Прошлую ночь Андозерская плохо спала, всё вламывалось в сон кошмарами, выпирающими углами. А утром рано к ней прибежала Ниночка Кауль — и с блистающими глазами, в возбуждённом, лихорадочном состоянии жаловалась, что мама не пускает её поехать в Ставку, к Государю!

— Да зачем же, Ниночка?

— Его никто не защищает! Ему надо помочь!!

— Да у него же там конвой, все войска, да что ты!

— Нет! Ему надо помочь!
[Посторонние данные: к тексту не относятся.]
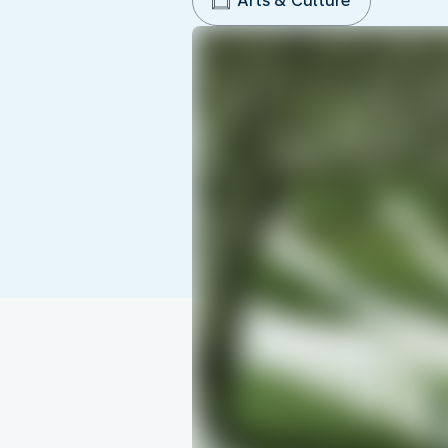
Arts & Culture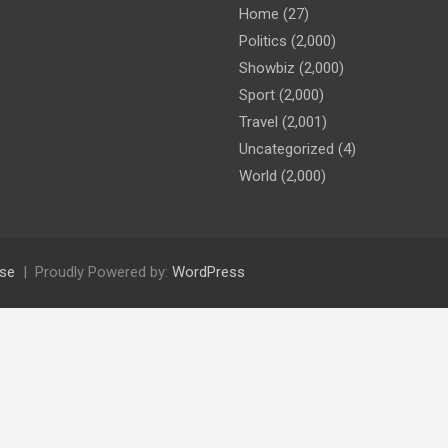
Home
(27)
Politics
(2,000)
Showbiz
(2,000)
Sport
(2,000)
Travel
(2,001)
Uncategorized
(4)
World
(2,000)
se
Proudly Powered by:
WordPress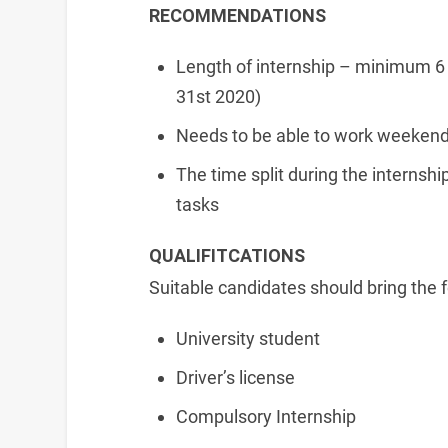
RECOMMENDATIONS
Length of internship – minimum 6
31st 2020)
Needs to be able to work weekends
The time split during the internshi
tasks
QUALIFITCATIONS
Suitable candidates should bring the f
University student
Driver’s license
Compulsory Internship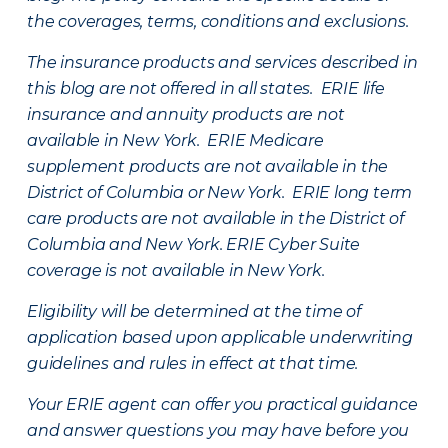
the coverages, terms, conditions and exclusions.
The insurance products and services described in
this blog are not offered in all states. ERIE life
insurance and annuity products are not
available in New York. ERIE Medicare
supplement products are not available in the
District of Columbia or New York. ERIE long term
care products are not available in the District of
Columbia and New York.
ERIE Cyber Suite
coverage is not available in New York.
Eligibility will be determined at the time of
application based upon applicable underwriting
guidelines and rules in effect at that time.
Your ERIE agent can offer you practical guidance
and answer questions you may have before you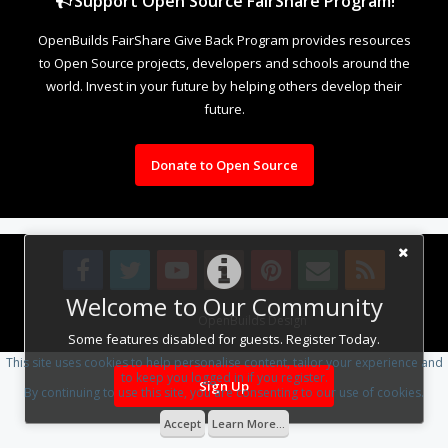
Support Open Source FairShare Program!
OpenBuilds FairShare Give Back Program provides resources
to Open Source projects, developers and schools around the
world. Invest in your future by helping others develop their
future.
Donate to Open Source
Welcome to Our Community
Design By
OpenBuilds Design
.
Some features disabled for guests. Register Today.
This site uses cookies to help personalise content, tailor your experience and
to keep you logged in if you register.
Sign Up
By continuing to use this site, you are consenting to our use of cookies.
Accept
Learn More...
Я так чувствую!

— Да чем ты ему поможешь?

— Не знаю, там увижу! Я чувствую, что он в ужасном состоянии! И — никто не защищает его! Пусть сядет на белую лошадь и въедет, как его прадед!

— Да откуда ты взяла? Да он — в центре своих военных сил! Он — и въедет!

— Ах, нет! — металась Нина, и из причёски её под узел беспомощно по-девичьи выбивались всегда плохо держащиеся пряди, завернулся манжет рукава. — Нет, я уверена, что он ничего не знает!

— Да как же он может не знать? На это теперь есть телеграф.

Ах нет, наверно не знает! Здешнего ужаса! А почему ж ничего не...? Ему, наверно, плохо докладывают!

Её стремило, чуть не по воздуху: она там нужна! вот она поедет! — и прорвётся к царю! И — убедит! Но — для этого прежде надо убедить маму! А это может сделать только Ольда Орестовна одна!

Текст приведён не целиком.